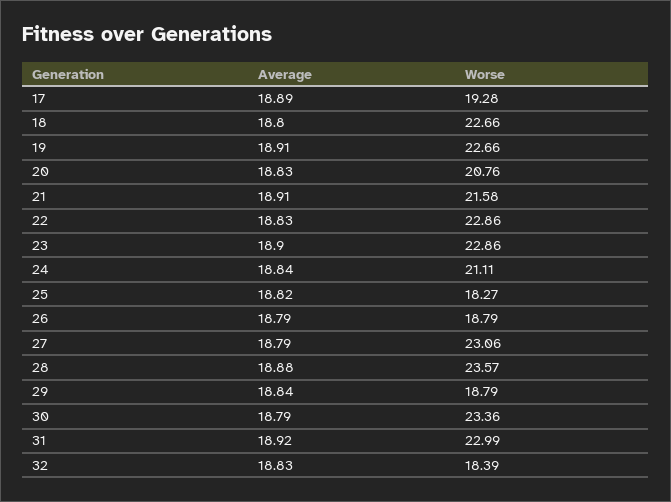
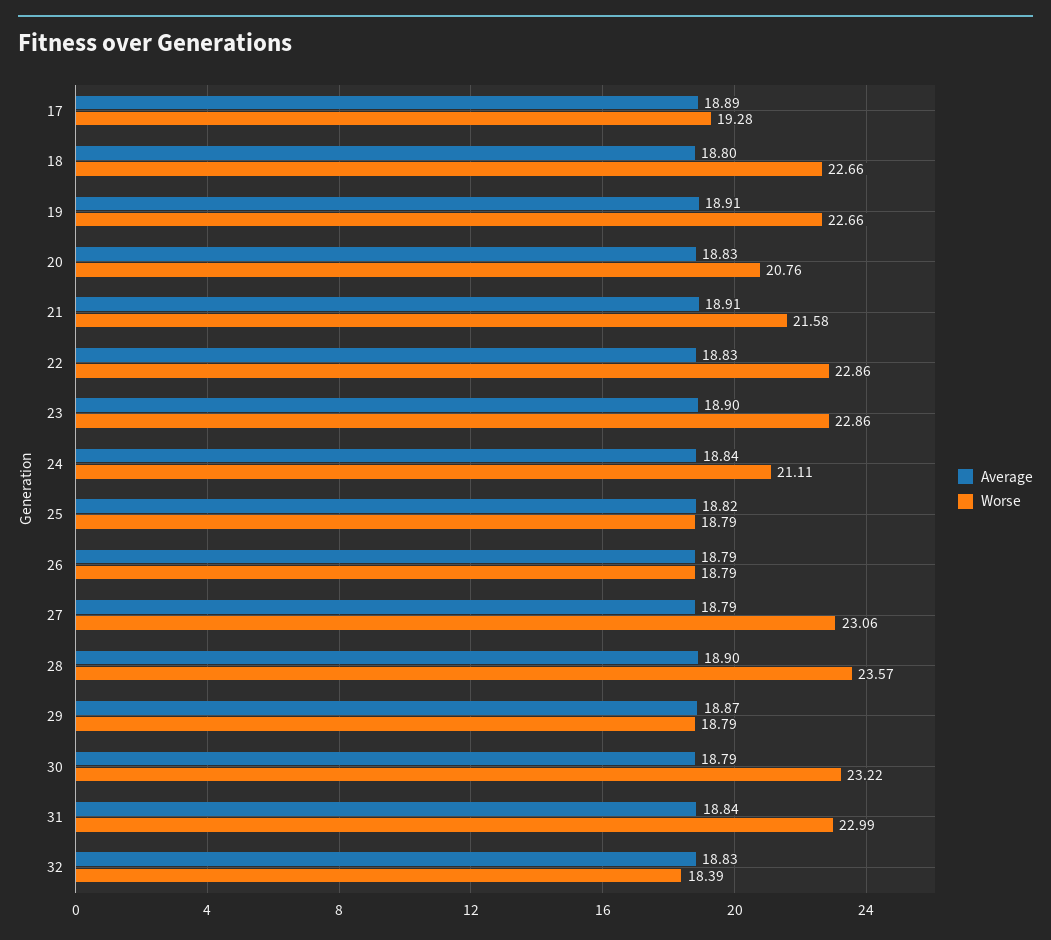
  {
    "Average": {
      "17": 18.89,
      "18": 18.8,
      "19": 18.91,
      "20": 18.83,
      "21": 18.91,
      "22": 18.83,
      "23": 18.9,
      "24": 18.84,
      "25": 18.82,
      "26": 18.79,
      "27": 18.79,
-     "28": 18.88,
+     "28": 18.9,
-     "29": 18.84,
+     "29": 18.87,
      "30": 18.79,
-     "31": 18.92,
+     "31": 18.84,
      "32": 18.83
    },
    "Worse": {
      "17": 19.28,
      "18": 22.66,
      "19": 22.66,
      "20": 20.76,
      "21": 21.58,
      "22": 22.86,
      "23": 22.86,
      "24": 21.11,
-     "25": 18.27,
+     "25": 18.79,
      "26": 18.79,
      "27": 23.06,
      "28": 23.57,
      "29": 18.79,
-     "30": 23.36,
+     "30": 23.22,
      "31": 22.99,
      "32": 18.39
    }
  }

□ □ □

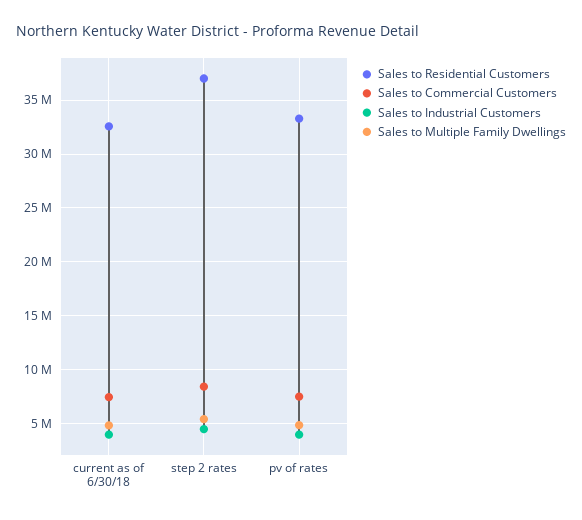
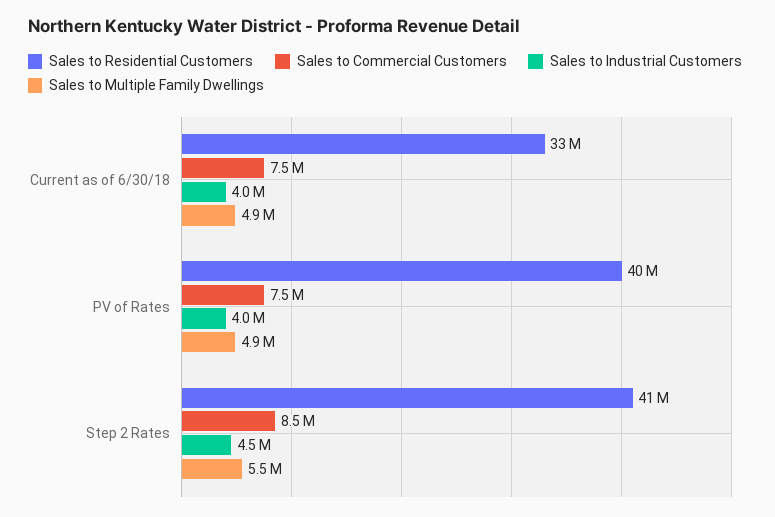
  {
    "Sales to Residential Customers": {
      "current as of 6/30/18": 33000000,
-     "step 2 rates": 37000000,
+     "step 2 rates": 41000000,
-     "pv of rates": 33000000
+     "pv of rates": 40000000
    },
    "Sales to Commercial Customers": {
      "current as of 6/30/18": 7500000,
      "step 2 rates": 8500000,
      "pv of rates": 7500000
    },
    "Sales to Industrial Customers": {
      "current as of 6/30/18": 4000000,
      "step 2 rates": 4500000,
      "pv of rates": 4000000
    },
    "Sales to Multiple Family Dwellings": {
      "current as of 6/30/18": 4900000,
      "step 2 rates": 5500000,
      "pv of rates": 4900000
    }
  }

□ □ □

* _TASK DIRECTIONS_
Only the count is needed: the number of lines in the data that include the word "rates".

* _EXPECTED ANSWER_
10